2 When aircraft have not arrived at their mature design, they are produced under Low Rate Initial Production (“LRIP”) contracts to test the aircraft and assess performance.
3 Indeed, yawning gaps in Ferguson’s complaint call for close examination of the Rule 12(b)(6) motion to dismiss that we remand to the district court.

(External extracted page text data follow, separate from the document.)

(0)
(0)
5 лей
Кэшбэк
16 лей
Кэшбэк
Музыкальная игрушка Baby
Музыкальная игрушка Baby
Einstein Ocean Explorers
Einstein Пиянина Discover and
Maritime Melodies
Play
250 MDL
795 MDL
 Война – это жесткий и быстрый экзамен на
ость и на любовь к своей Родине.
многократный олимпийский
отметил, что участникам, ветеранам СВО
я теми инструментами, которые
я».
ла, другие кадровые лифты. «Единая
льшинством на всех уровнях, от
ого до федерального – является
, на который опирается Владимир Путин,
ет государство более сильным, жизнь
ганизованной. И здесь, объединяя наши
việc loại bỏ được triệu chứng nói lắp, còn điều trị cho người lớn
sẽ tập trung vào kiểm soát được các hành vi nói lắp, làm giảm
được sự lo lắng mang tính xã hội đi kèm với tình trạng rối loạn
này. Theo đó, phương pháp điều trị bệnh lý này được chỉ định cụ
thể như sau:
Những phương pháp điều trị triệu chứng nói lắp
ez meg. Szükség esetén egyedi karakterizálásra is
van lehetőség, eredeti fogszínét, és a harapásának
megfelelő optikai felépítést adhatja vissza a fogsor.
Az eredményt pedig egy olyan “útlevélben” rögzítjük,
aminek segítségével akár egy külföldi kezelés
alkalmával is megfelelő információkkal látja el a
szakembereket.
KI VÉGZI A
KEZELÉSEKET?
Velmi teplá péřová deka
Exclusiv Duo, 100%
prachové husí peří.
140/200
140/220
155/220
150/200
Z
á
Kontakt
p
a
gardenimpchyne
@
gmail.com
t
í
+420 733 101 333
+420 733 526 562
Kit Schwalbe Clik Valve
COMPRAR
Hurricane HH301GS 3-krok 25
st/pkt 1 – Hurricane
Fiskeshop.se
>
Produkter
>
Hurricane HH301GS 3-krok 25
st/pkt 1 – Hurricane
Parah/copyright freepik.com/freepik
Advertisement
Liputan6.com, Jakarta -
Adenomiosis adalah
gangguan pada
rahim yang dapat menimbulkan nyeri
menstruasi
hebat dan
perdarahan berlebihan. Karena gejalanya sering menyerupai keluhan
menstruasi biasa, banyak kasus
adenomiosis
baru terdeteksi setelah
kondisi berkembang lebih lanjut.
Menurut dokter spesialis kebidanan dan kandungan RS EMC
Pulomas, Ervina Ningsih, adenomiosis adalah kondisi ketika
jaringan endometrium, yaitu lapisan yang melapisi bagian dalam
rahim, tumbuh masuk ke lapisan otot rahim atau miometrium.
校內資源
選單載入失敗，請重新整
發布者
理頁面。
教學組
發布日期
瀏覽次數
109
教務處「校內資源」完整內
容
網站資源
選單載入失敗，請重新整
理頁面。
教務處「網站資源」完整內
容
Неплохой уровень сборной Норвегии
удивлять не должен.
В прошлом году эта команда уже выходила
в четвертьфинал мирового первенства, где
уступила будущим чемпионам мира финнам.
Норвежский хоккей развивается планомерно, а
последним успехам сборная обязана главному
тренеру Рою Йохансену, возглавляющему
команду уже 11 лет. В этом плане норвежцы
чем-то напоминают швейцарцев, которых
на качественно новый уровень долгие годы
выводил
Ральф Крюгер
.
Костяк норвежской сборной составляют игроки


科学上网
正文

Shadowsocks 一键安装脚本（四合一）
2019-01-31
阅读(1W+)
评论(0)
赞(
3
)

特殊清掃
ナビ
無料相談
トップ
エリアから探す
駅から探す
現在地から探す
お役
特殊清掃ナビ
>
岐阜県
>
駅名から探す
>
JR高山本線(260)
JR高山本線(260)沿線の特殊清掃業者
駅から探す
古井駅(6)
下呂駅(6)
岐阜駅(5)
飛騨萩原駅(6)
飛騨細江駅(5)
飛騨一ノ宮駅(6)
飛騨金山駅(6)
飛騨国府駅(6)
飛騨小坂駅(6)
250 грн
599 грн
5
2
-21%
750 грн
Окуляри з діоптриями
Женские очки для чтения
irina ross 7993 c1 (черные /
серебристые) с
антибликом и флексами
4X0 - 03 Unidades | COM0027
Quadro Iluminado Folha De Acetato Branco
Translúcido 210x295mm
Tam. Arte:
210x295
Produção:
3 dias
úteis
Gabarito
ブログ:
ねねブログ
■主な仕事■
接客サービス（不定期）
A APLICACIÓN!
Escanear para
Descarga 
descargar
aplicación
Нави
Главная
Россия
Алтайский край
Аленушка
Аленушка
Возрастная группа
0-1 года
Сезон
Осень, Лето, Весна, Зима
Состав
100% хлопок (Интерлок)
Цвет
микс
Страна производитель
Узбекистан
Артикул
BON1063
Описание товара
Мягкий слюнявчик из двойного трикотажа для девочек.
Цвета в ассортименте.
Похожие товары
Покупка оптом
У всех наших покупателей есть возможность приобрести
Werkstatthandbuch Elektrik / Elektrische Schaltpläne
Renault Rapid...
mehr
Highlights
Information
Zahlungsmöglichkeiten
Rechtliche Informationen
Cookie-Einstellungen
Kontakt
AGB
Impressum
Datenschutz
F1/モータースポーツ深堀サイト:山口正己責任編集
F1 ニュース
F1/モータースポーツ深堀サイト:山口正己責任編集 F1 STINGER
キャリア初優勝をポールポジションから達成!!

4 Judge Rodriguez asserts that the second complaint must be “based on the facts underlying” the first qui tam suit. 31 U.S.C. § 3730(b)(5). From that, he insists that the facts must “bear some relation” to each other in the two suits. But the Fifth Circuit, construing a related section of the FCA, holds that an “action even partly based upon publicly disclosed allegations or transactions is nonetheless ‘based upon’ such allegations or transaction.” Fed. Recovery Servs., Inc. v. United States, 72 F.3d 447, 451 (5th Cir. 1995) (quotation and emphasis omitted). Here, the facts consist of identical component contracts according to the allegations in both complaints; involvement of Lockheed management in both complaints; at least three years’ overlap in the identical F-35 LRIP contracts. Consequently, differences in how the contract costs were inflated are details when the gravamen of both suits concerns repeated, systemic, management-approved false certifications about subcontractor costs. See, e.g., U.S. ex rel. Carson v. Manor Care, Inc., 851 F.3d 293, 304-05 (4th Cir. 2017) (concerning an alleged scheme to overbill for medical and physical therapy costs, the second relator cannot “avoid § 3730(b)(5)’s first-to-file bar simply by alleging additional facts relating to how” the fraud occurred); Grynberg v. Koch Gateway Pipeline Co., 390 F.3d 1276, 1280 (10th Cir. 2004) (applying the bar where serial complaints alleging various fraudulent techniques of mismeasuring of gas produced, and differences in techniques were immaterial).
5 When Lockheed moved to change venue, Ferguson contended that similarities between her case and that of Girard weighed against transfer.